## Problem description
From the news article below on pets in hospice wards, list every fact that the reporter's own narration, not any quoted speech, gives about the dog Gaja.

A cancer patient’s cats inspired a push for pets in hospice wards
[June 25, 2026]
By VANESSA GERA
WARSAW, Poland (AP) — When Ewa Lutka-Krawczyk was diagnosed with
gallbladder cancer, her first thought was for Gaja, a shelter dog she
took in three years ago. She asked her doctor to assure her she would
live a few more years so the deeply attached Gaja “wouldn't be left
behind.”
But the prognosis was grim, and this month the 70-year-old was admitted
to the palliative ward of a Warsaw hospital. Left at home with
Lutka-Krawczyk's husband, Gaja was barely eating.
“She is waiting for me,” Lutka-Krawczyk said from her bed, where she
rested with a draining tube attached to her abdomen.
Under proposed new legislation in Poland, patients like Lutka-Krawczyk
soon would have the right to be visited in hospices and palliative care
wards by their pets. Visits are already allowed in many clinics, but
there is no universal right under the law.

## Record extracts
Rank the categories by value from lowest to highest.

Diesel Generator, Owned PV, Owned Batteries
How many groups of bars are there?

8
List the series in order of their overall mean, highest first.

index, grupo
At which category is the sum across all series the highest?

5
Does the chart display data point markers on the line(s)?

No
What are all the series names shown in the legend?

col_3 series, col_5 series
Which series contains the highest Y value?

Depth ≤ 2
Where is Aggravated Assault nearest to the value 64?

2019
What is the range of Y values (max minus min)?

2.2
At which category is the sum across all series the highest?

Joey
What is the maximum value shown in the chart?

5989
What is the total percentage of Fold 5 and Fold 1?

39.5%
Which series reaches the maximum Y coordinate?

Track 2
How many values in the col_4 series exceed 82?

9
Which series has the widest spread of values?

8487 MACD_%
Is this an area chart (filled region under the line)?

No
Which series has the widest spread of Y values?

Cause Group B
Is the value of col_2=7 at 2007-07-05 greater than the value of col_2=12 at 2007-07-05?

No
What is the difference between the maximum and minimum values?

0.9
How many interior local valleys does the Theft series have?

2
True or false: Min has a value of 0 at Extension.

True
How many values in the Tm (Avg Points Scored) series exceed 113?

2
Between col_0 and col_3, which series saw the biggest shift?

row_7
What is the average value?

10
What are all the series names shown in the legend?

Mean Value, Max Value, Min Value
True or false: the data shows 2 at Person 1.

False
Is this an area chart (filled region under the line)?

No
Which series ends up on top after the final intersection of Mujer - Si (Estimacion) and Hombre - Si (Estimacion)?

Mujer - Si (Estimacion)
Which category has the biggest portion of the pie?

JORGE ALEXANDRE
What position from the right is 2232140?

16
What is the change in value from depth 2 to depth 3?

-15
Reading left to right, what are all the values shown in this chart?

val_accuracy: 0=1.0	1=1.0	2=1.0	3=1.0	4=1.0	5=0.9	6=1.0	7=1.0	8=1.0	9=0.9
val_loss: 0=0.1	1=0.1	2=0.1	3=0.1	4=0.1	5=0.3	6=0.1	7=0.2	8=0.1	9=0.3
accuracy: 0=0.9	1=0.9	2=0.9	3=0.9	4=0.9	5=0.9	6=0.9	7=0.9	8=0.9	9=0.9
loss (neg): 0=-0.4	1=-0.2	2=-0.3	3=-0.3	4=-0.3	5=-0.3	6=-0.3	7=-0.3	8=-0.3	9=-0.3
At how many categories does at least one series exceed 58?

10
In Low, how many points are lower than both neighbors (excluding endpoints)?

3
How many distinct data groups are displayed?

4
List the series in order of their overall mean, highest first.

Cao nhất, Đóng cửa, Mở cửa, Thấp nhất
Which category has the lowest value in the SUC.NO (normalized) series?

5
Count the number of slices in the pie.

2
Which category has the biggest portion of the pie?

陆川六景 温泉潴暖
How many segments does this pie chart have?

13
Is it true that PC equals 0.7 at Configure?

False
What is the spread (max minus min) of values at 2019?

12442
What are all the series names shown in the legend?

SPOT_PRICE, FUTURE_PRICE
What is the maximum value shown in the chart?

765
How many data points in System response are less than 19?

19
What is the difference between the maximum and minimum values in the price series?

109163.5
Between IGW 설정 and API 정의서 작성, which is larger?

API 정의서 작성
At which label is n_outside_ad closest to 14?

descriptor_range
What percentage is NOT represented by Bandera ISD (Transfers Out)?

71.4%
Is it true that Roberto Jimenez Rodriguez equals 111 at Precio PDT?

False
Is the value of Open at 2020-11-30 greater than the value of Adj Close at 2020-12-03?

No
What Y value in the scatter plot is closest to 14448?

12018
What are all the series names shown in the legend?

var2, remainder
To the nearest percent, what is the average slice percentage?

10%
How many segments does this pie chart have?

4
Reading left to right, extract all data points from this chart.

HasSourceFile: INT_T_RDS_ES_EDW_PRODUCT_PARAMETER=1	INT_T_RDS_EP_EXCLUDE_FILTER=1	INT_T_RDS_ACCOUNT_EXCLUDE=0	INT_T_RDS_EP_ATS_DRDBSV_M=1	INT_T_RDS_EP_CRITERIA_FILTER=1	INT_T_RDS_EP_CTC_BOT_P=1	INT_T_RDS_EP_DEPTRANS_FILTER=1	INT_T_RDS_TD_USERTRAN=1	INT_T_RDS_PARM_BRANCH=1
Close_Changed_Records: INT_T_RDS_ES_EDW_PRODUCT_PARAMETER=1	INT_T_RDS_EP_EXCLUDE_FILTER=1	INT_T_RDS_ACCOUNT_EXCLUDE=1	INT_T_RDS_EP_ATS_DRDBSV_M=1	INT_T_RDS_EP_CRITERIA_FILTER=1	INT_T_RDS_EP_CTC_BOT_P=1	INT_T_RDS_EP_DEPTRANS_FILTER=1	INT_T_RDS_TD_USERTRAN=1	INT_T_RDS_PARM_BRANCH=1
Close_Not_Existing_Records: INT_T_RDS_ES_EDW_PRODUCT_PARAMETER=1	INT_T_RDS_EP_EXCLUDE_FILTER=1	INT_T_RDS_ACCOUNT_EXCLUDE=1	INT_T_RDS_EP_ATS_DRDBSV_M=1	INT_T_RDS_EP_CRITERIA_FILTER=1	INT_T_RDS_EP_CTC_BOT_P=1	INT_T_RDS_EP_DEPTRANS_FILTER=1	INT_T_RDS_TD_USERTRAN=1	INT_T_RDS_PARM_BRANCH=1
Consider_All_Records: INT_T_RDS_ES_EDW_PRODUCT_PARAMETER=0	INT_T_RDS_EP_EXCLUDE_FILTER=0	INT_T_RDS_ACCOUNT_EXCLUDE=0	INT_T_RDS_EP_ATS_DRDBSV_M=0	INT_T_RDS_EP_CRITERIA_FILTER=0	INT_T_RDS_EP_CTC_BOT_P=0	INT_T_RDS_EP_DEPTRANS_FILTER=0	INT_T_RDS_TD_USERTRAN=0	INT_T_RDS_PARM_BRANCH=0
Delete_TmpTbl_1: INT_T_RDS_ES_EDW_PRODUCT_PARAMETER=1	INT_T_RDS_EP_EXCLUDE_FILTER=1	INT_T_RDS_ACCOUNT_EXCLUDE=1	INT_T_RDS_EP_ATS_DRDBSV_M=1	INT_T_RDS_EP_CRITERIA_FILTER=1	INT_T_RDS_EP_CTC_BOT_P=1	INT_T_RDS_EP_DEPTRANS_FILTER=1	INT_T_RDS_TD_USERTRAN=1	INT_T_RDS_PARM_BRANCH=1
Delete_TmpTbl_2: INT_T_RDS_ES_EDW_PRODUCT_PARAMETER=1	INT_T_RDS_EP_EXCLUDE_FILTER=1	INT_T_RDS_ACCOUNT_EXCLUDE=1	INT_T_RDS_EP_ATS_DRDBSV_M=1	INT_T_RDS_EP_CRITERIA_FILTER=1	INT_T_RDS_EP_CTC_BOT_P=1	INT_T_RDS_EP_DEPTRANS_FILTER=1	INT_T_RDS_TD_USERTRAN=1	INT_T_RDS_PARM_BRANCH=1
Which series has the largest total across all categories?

## Exercise answer
- Gaja is a shelter dog.
- Ewa Lutka-Krawczyk took her in three years ago.
- She is deeply attached to Lutka-Krawczyk.
- She was left at home with Lutka-Krawczyk's husband.
- She was barely eating.